En la fijación del contenido de la nueva modalidad de la casación disponemos, por otro lado, de la experiencia adquirida por el conocimiento del recurso de casación contra sentencias dictadas en los procesos seguidos ante el Tribunal de Jurado respecto al que la ley reguladora prevé que el pronunciamiento del Tribunal del Jurado sea revisado a través de la apelación ante el Tribunal Superior de Justicia y, en su caso, casación ante esta Sala.
En este marco, la sentencia contra la que se plantea el recurso de casación es la resolutoria del recurso de apelación. Frente a la misma el recurrente deberá plantear su disidencia, sin que -como principio general y, sobre todo, en relación con el ámbito fáctico- pueda consistir en la reiteración simple del contenido de la impugnación desarrollada en la apelación ni en el planteamiento de cuestiones no debatidas en la apelación, pues las mismas ya han tenido respuesta desestimatoria o son cuestiones que han sido consentidas por la parte. En particular, respecto al ámbito del control casacional cuando se invoca la lesión al derecho fundamental a la presunción de inocencia, cumplida la doble instancia, la función revisora de la casación en este ámbito se contrae al examen de la racionalidad de la resolución realizada a partir de la motivación de la sentencia de la apelación, comprensiva de la licitud, regularidad y suficiencia de la prueba.

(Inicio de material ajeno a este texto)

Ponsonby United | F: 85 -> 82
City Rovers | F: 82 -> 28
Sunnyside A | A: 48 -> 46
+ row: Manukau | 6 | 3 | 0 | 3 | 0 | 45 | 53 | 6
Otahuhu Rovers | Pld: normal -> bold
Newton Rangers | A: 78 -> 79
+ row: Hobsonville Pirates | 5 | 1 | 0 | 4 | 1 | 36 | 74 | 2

Respecto al error de Derecho, función primordial de la nueva casación, deberá actuarse conforme a la consolidada jurisprudencia de esta Sala en torno a los dos apartados del art. 885 de la ley procesal penal. Los quebrantamientos de forma, una vez que han sido planteados en la apelación y resueltos en forma negativa, pues de lo contrario la nulidad declarada no tiene acceso a la casación, la queja se contrae a la racionalidad y acierto de la resolución recurrida al resolver la cuestión planteada.

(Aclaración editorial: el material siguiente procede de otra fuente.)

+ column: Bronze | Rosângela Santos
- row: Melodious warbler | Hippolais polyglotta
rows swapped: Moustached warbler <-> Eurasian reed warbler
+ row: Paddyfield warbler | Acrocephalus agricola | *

Estos elementos son el fundamento sobre los que debe operar la admisión del recurso de casación y cuya inobservancia puede conllevar la inadmisión del mismo, conforme a los artículos 884 y 885 LECRIM. Por otra parte, como dijimos en la STS 308/2017 es ajena a la función jurisdiccional una interpretación rígida de las causas de inadmisión, pero sería conveniente y deseable (a la vista de los actuales contornos de la casación derivados de la regulación de la Ley 41/2015) que la parte planteara adecuadamente las razones que sustentan la relevancia casacional de su recurso, bien en cuanto a los aspectos que sostienen su fundamento esencial o bien en relación con los aspectos novedosos que plantea su recurso ( números 1 y 2 del artículo 885 LECRIM, sensu contrario). Ello permitiría a esta Sala advertir y apreciar cuáles son las razones que prima facie podrían dar lugar a un pronunciamiento que se apartara de las conclusiones obtenidas en las dos instancias previas a la casación.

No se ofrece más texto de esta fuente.